Optimal band gaps for, e.g., solar cell applications are often in the near-IR range. For achieving these bands gaps, the inclusion of heavier elements can be useful. For example, the band gap of the oxide double perovskite Ba₂AgIO₆ could be optimized by replacing Ag with the heavier Au. However, there had been no gold oxide perovskites of this type reported so far.

Tyrel M. McQueen, Johns Hopkins University, Baltimore, MD, USA, and colleagues have synthesized the first gold-containing double perovskite, Ba₂AuIO₆ (pictured) and compared it with the “lighter” analogues Ba₂AgIO₆ and Ba₂NaIO₆. The team used hydrothermal syntheses to prepare Ba₂AgIO₆ and Ba₂AuIO₆ from either Au₂O₃ or Ag₂O, Ba(OH)₂·8H₂O, and H₅IO₆. Ba₂NaIO₆ was synthesized from NaIO₄ and Ba(OH)₂·8H₂O via a solid-state reaction.

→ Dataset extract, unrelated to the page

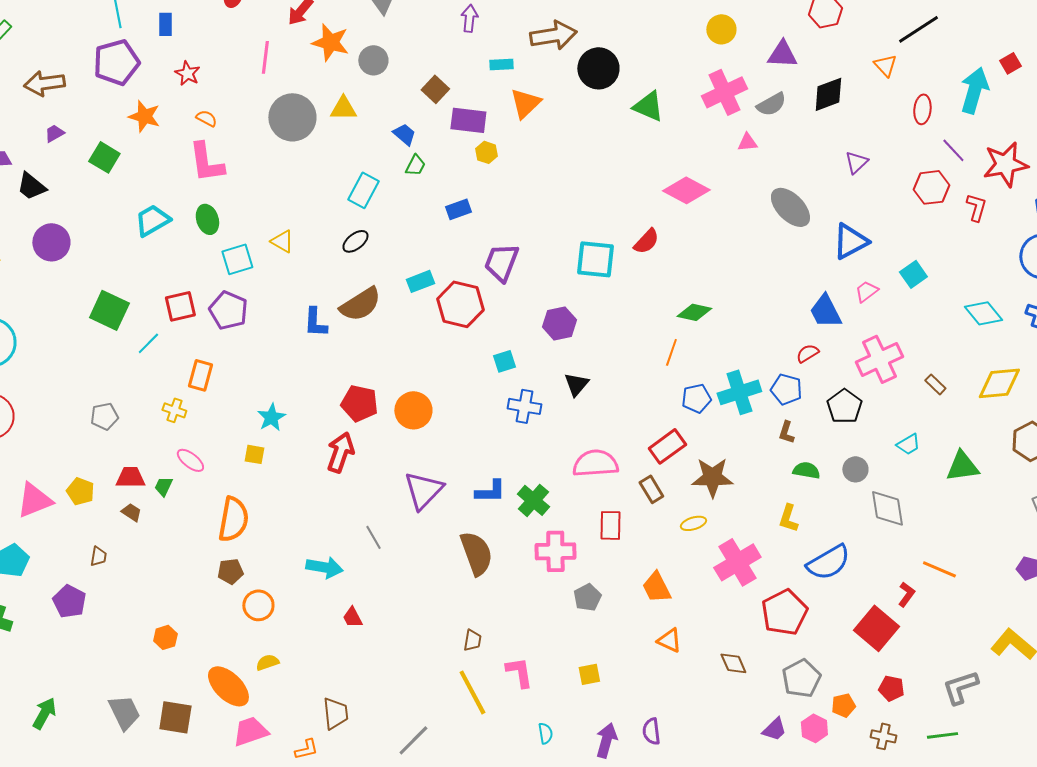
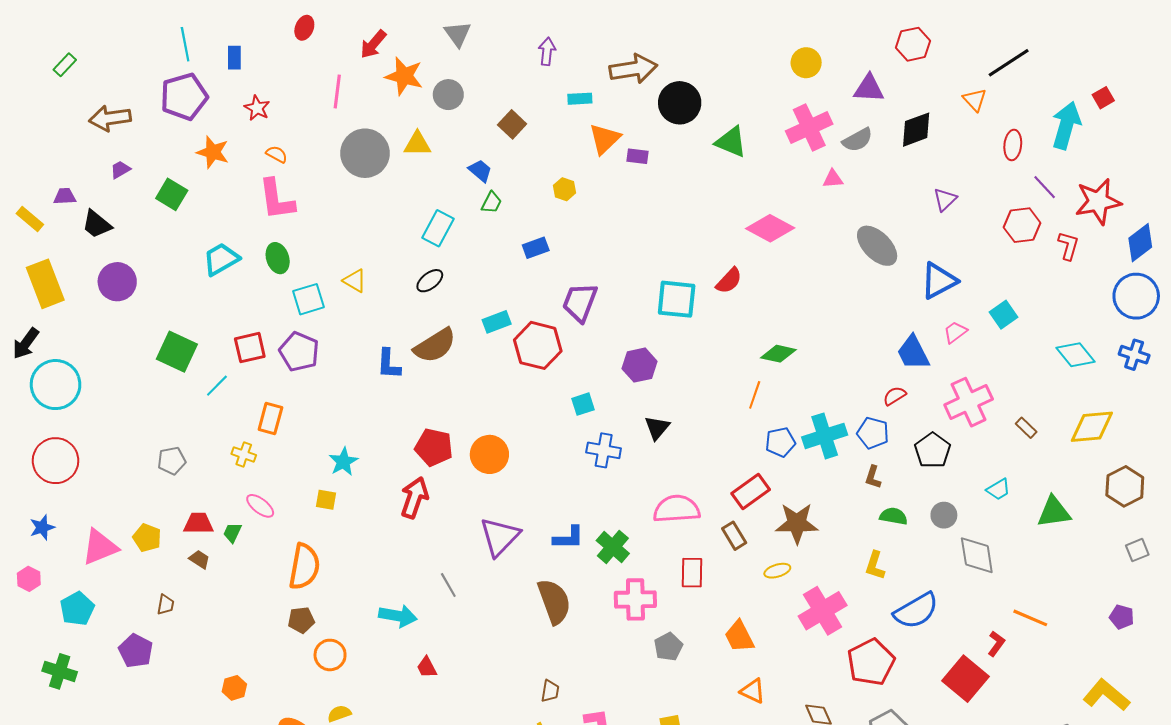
purple rectangle: (468, 120) -> (637, 156), moved, size x0.6

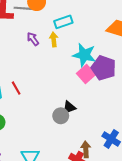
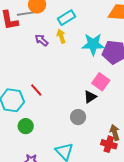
pink square: (86, 74) -> (101, 82), moved
gray circle: (61, 116) -> (78, 117), moved

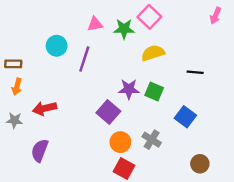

The products were characterized using X-ray diffraction, confirming the double-perovskite structure. Ba₂NaIO₆ has a cubic perovskite structure, while Ba₂AuIO₆ and Ba₂AgIO₆ show a monoclinic distortion. The band gaps of Ba₂AuIO₆ and Ba₂AgIO₆ are ca. 1.3 eV and ca. 2.1 eV, respectively. These values are promising for solar and other optoelectronic applications, but the stability of the compounds still needs improvement.

• A Gold(I) Oxide Double Perovskite: Ba₂AuIO₆,
  Elizabeth A. Pogue, Jack Bond, Cassandra Imperato, John B. S. Abraham, Natalia Drichko, Tyrel M. McQueen,
  J. Am. Chem. Soc. 2021.
  https://doi.org/10.1021/jacs.1c08241